Partindo de um universo extenso de referências, o trabalho propõe uma travessia sensível que perpassa os limites entre corpo, palavra, pensamento, linguagem, imagem e presença. Apresentado como um solo cênico — ou uma conferência performativa, como a própria artista define — com toques de auto-ficção, eu diria, La Vía Láctea, mais do que representar uma narrativa, se coloca como uma investigação de possibilidades de enunciação e presença.
Propõe conexões improváveis entre elementos aparentemente dissonantes, como objetos, memórias, imagens, citações literárias, teóricas e filosóficas, música, auto-ficção, fragmentos de diálogos, magia, humor, telepatia, sonhos premonitórios e desespero — criando associações inesperadas para construir uma espécie de constelação performativa.
A peça se organiza em uma sequência complexa, composta por vários trechos, sessões ou “cenas”. Dentre eles, trago neste texto algumas imagens, fragmentos e sensações que mais ficaram marcados em minha memória — sem pretender dar conta do todo, o que, inclusive, me parece ser impossível e indesejável, visto que a própria artista nos diz que “é sobre não ver o todo”.
Em uma dessas cenas, a artista evoca e reperforma a fotografia Lily (2008), de Melanie Bonajo, onde uma mulher nua se equilibra sobre três pilhas de livros. A imagem, logo no início da peça, parece deslocar o saber de sua verticalidade tradicional para uma experiência encarnada, tátil e subjetiva. Em outro momento, uma lista de insultos agressivos dirigida a figuras sociais, políticas e cotidianas culmina em fantasias de violência com “artilharia pesada”. Um rito de expurgação que beira o cômico, mas que também revela dimensões de autoagressão e frustração coletiva diante de um cenário sociopolítico exaustivo, repetitivo, que nos parece sem saída.
Além dos prólogos, a artista nos convida a percorrer imagens aparentemente desconectadas: um piolho em uma peruca, o céu estrelado e o caminho do leite — atravessadas por transições, acúmulo e aceleração que costuram esses fragmentos numa lógica de justaposição e deslocamento.
E aqui, minhas memórias são confusas, sobrepostas, fragmentadas e desordenadas: vejo a artista saltando em uma perna só sobre um plástico transparente, como um piolho em uma peruca explorando a sensação de exaustão por buscar alimento em um lugar onde não há; a visão cósmica de um céu estrelado com “milhões de pontos luminosos”, projetado em uma parede de pedra efeito produzido com uma lanterna e um escorredor de macarrão; o resgate de um vocabulário de palavras “maltratadas” e gírias de sua língua-mãe (Múrcia); a artista pegando as mãos de alguém do público para falar sobre as estrelas, sobre sonhos e os sons que elas devem fazer; depois sentada desenvolvendo uma “dança de mãos” com uma música de fundo, etc.

======

No trecho para leitura, com que a artista produz o efeito do céu estrelado projetado na parede de pedra?

EXTRATO DE DADOS
======

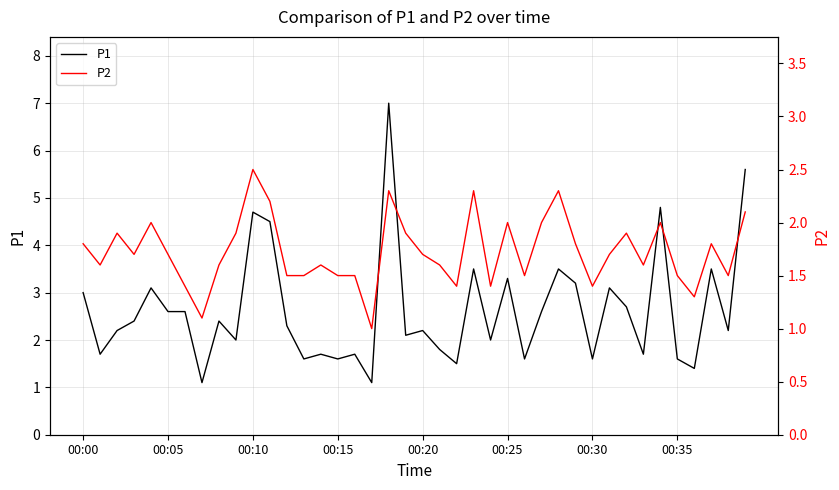

What are all the series names shown in the legend?

P1, P2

======

RESPOSTA ESCRITA
Com uma lanterna e um escorredor de macarrão.